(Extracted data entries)
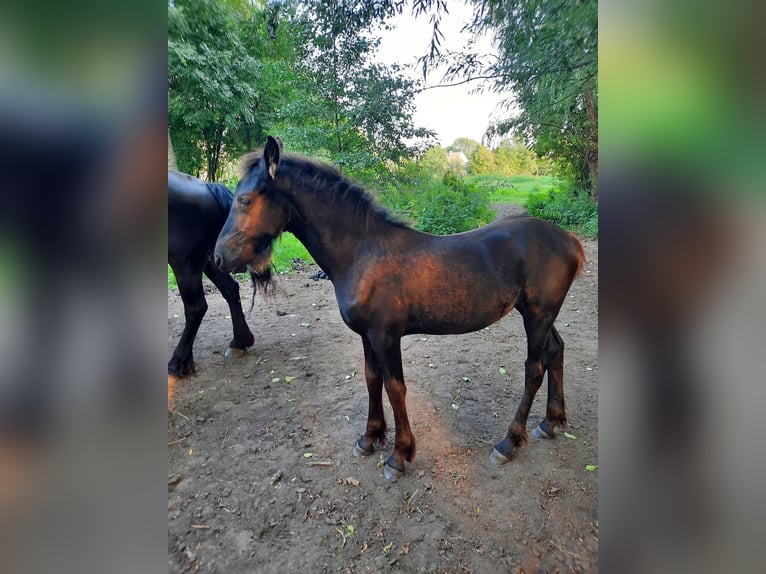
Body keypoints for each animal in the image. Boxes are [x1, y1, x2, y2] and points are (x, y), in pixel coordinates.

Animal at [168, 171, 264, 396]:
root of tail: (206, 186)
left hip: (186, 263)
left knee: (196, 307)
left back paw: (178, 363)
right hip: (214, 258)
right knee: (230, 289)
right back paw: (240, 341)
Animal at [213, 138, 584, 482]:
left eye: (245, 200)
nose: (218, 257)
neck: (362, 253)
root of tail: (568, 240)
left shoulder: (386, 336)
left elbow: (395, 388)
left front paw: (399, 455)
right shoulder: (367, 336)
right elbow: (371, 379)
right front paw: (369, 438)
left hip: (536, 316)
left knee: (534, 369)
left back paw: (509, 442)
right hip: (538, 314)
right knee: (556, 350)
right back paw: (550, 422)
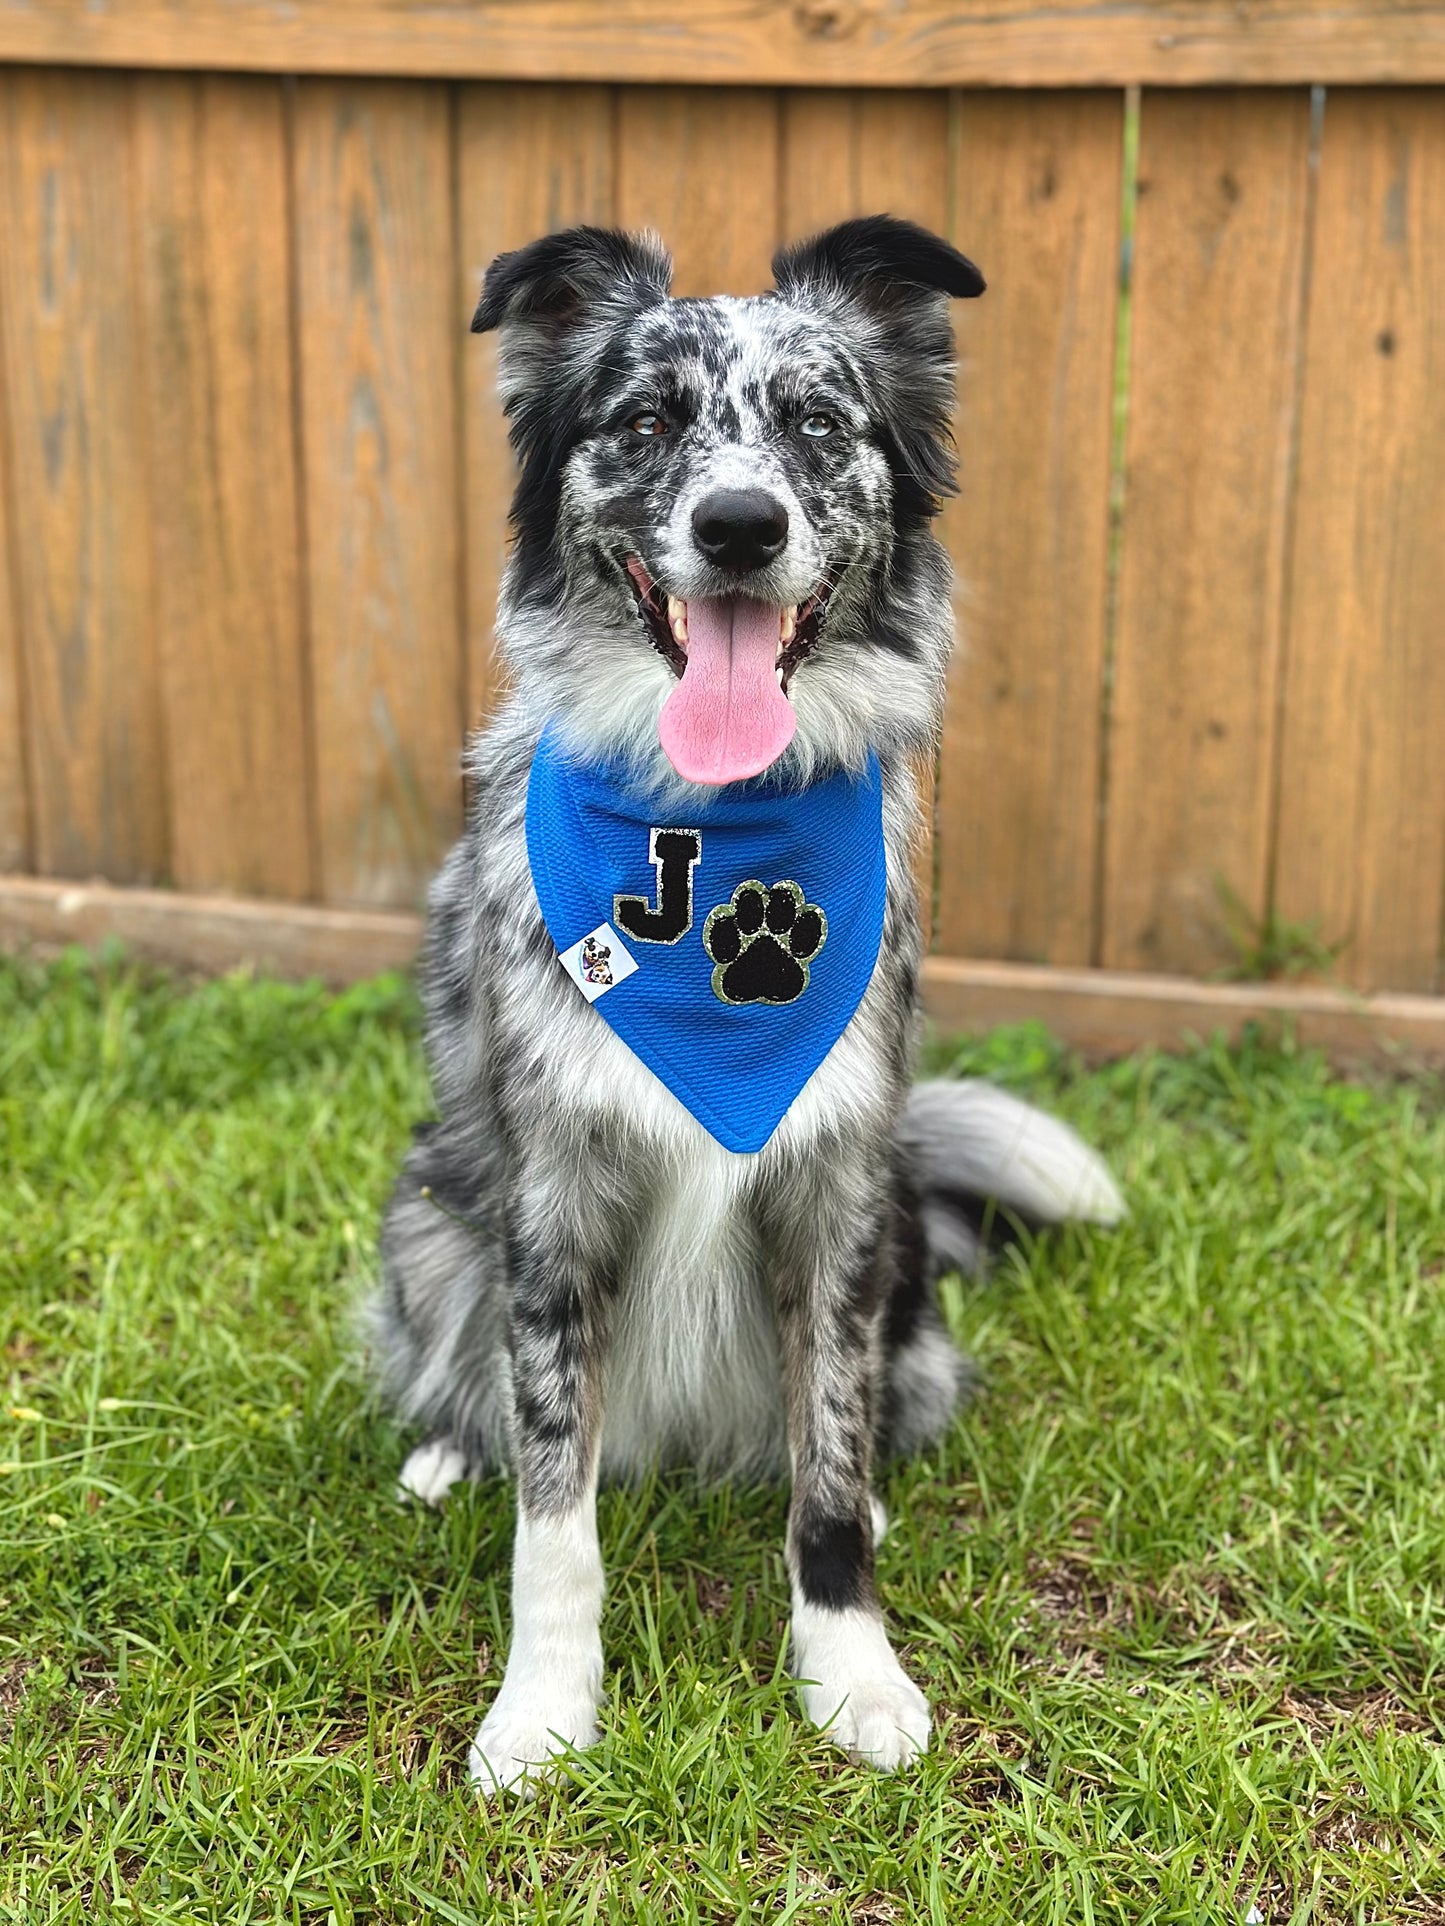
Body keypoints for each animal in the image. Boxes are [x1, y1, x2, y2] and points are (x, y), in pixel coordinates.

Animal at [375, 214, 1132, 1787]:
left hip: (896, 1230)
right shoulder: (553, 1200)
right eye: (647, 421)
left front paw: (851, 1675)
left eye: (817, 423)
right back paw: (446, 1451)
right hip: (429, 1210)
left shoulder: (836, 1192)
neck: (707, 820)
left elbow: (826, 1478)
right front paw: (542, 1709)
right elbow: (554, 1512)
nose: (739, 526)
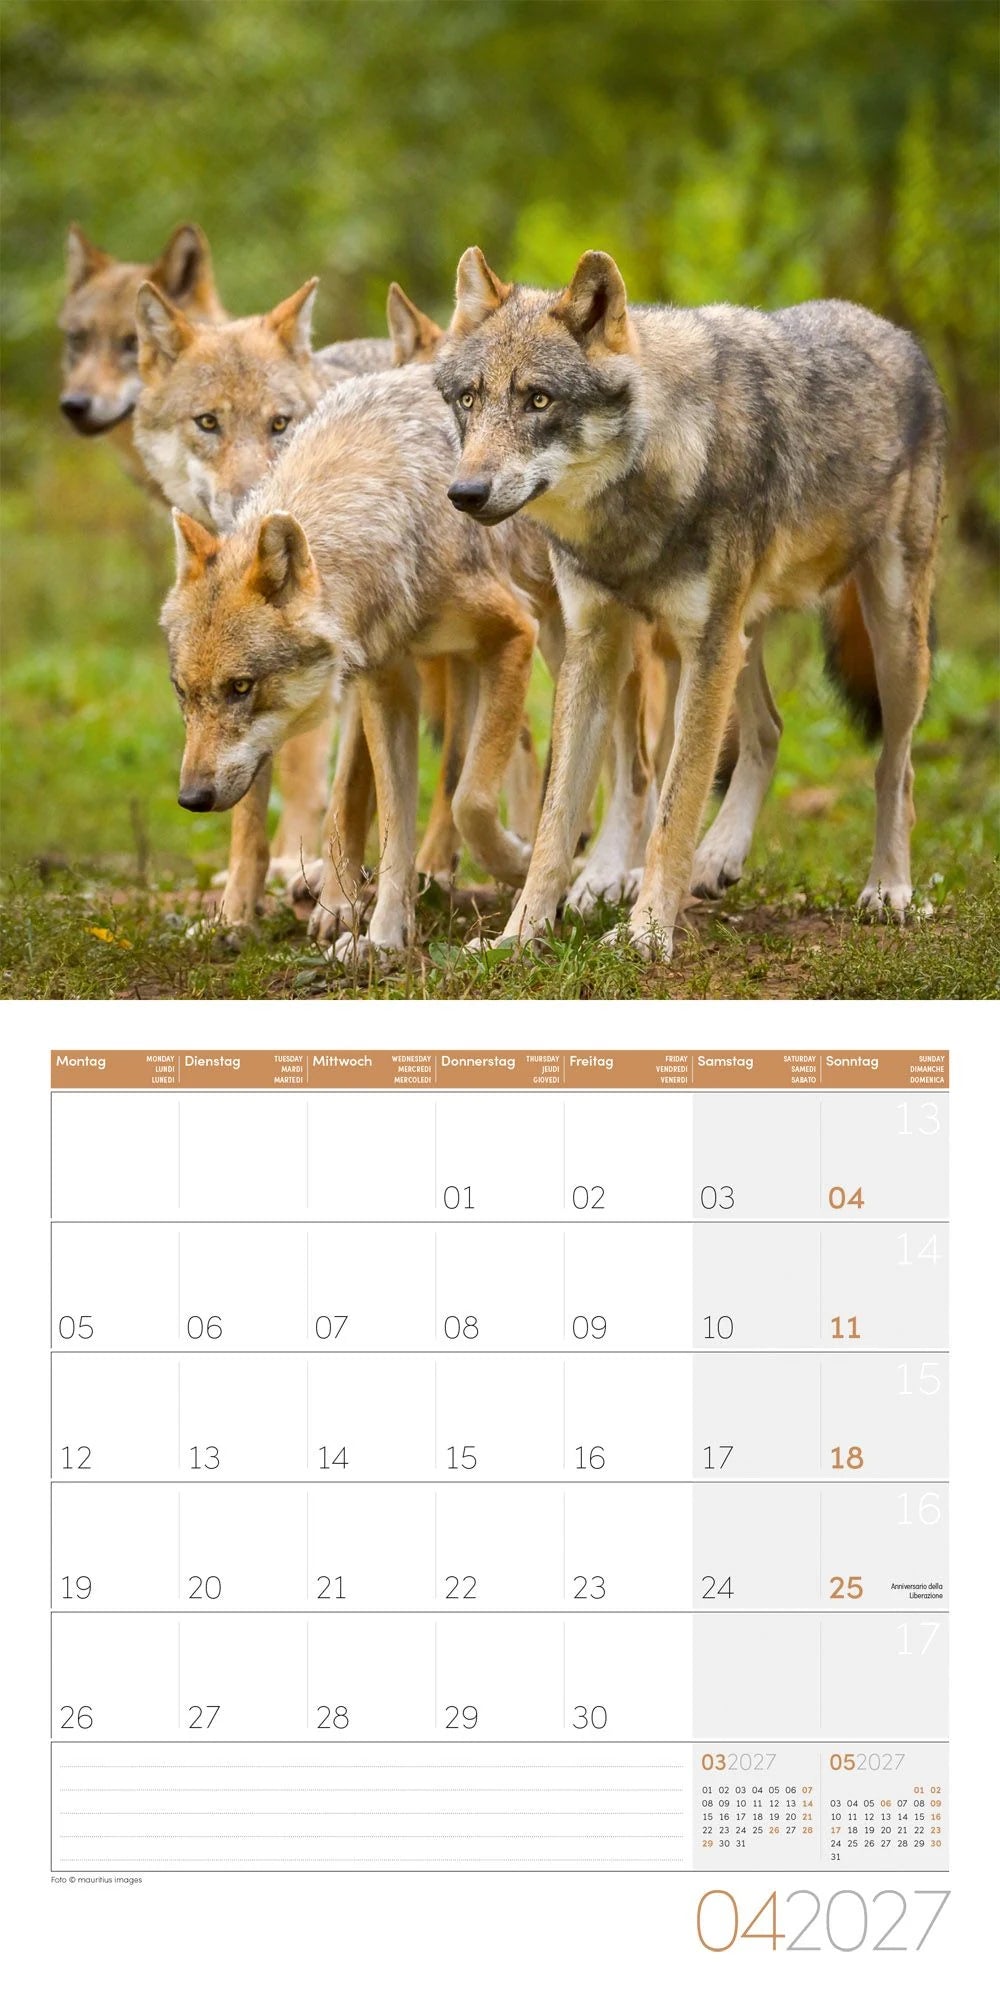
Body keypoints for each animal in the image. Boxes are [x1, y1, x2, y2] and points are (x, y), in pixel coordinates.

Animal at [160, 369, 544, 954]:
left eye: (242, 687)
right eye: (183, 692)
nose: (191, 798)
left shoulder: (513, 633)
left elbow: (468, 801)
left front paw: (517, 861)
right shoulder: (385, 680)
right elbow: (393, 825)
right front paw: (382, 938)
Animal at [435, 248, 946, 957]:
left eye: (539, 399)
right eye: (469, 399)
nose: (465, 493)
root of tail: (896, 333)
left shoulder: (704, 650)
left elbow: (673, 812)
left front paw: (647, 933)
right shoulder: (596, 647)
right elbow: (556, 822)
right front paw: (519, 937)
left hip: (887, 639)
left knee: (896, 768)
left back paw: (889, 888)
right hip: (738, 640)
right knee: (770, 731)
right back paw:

__What to do__: Repeat the lines above, from the one containing "left front paw: (517, 861)" to the final line, word for word and with nothing else.

__Answer area__:
left front paw: (517, 861)
right shoulder: (385, 680)
right elbow: (393, 825)
right front paw: (382, 938)
Animal at [435, 248, 946, 957]:
left eye: (539, 399)
right eye: (469, 399)
nose: (465, 493)
root of tail: (896, 333)
left shoulder: (704, 650)
left elbow: (673, 812)
left front paw: (647, 933)
right shoulder: (596, 647)
right elbow: (556, 822)
right front paw: (519, 937)
left hip: (887, 639)
left knee: (896, 768)
left back paw: (889, 888)
right hip: (738, 640)
right knee: (770, 731)
right back paw:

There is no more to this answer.